**** TEXT ****

Of course, these connections would be virtually meaningless without emotional investment from viewers, but this cast—especially its two leads—proves themselves more than capable of capturing the emotional nuances of each scene and moment. It’s no surprise that Chernin, who was the understudy for Ben Platt during the Broadway run, can sing Brown’s score with great power. But what I found most impressive about his portrayal was Leo’s clear emotional arc over the length of the musical. Initially a dour and humorless businessman at odds with his surroundings, Leo transforms under Chernin’s care into an emotionally vulnerable young man who finds meaning even in his smallest successes. One of the show’s many highlights comes during “This Is Not Over Yet,” the second act showstopper when Leo receives good news about his appeal. Because the news comes in the middle of the night, Leo must temper his excitement, and it’s both impressive and moving to watch Chernin barely conceal his excitement under the watchful gaze of the prison warden.
He finds a worthy partner in Suskauer, as well. The musical suggests that Lucille’s marriage to Leo was an arranged union of convenience, and Suskauer excellently portrays the feelings of disillusionment and loneliness that no doubt plagued many women of the time. But much like Chernin, Suskauer allows her body language and voice to grow in power as Lucille fights for her husband’s freedom and finds her own voice amidst the cacophony of men wrangling for the political and cultural spotlight. Her and Chernin’s final duet “All the Wasted Time,” which reflects on the couple’s renewed love for one another, marks a well-deserved moment of emotional catharsis for the audience after having watched the characters talk around their feelings for years.

**** DATA ****

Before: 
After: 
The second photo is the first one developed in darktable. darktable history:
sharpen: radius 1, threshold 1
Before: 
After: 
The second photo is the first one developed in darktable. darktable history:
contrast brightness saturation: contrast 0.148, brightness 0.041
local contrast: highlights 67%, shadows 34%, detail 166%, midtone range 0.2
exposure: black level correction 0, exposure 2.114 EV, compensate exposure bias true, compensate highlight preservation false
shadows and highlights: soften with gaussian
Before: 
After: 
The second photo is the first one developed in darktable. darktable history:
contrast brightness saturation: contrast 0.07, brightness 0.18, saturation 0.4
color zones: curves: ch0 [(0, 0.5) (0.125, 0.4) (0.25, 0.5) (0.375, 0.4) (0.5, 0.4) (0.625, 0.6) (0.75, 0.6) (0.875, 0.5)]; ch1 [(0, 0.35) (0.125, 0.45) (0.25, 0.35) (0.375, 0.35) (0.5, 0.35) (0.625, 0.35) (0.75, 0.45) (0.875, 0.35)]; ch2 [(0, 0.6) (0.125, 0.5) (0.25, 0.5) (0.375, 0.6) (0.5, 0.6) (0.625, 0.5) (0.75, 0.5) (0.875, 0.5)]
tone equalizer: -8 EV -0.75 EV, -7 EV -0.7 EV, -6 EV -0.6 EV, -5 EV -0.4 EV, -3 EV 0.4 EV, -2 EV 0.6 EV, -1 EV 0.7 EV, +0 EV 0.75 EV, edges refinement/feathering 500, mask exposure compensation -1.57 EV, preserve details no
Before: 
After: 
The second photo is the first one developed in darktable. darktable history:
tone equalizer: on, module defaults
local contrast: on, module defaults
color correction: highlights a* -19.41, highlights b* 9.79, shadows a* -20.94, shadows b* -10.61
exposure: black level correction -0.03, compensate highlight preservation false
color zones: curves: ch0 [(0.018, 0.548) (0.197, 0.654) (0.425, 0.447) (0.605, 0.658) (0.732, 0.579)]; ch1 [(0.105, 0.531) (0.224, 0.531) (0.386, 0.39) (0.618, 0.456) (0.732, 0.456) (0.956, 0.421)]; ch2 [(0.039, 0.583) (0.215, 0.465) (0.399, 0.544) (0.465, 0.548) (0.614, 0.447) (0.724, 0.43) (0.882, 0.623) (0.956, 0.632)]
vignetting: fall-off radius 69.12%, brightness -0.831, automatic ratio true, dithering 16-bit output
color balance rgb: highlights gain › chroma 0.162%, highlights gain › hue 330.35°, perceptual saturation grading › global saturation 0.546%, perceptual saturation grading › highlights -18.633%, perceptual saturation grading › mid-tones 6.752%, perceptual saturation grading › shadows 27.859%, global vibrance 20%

****

**TASK 1:**
Reproduce the musical review word for word, starting with "He finds a worthy" and going on through "feelings for years.".
**TASK 2:**
Write the next part of the musical review, picking up after its final sentence.
The records were drawn from a separate source.

**WRITTEN RESPONSE 1:**
He finds a worthy partner in Suskauer, as well. The musical suggests that Lucille’s marriage to Leo was an arranged union of convenience, and Suskauer excellently portrays the feelings of disillusionment and loneliness that no doubt plagued many women of the time. But much like Chernin, Suskauer allows her body language and voice to grow in power as Lucille fights for her husband’s freedom and finds her own voice amidst the cacophony of men wrangling for the political and cultural spotlight. Her and Chernin’s final duet “All the Wasted Time,” which reflects on the couple’s renewed love for one another, marks a well-deserved moment of emotional catharsis for the audience after having watched the characters talk around their feelings for years.

**WRITTEN RESPONSE 2:**
On the subject of vocals and music, Brown’s score for PARADE is arguably his most complex, juxtaposing and blending contemporary genres like ragtime and blues with traditional religious hymns and Civil War marching tunes, sometimes even in the same song. Yet conductor and music director Charlie Alterman navigates this complexity with impressive precision, commanding a powerful orchestra of local and traveling musicians who literally and figuratively never miss a beat.
One of the few quibbles I have long held about PARADE is that Uhry’s script goes out of its way to present many of the Southern characters as irredeemably, almost cartoonishly evil. And while the original book remains intact, this production’s ensemble does an admirable job of making the psychology of the Atlanta community more understandable without excusing its behavior. The standouts in this endeavor include Griffin Binnicker as Tom Watson, the newspaperman whose crackpot evangelism gives PARADE much as its sinister edge; Jack Roden as Frankie Epps, a teenager who is radicalized by Mary’s murder and gradually becomes just as bloodthirsty as the adults around him; Jenny Hickman as Mary’s grieving mother; and Ramone Nelson as Jim Conley, the janitor whose playfulness and stunning blues riffs serve as a kind of protest against the treatment of Black Americans during this period.
Ultimately, though, the entire cast forms an incredibly in-sync ensemble committed to telling a beautiful story that, unfortunately, remains relevant over a century later. As Arden reminds us at the end of the show, the fight for justice—both for Leo Frank and so many others—remains ongoing.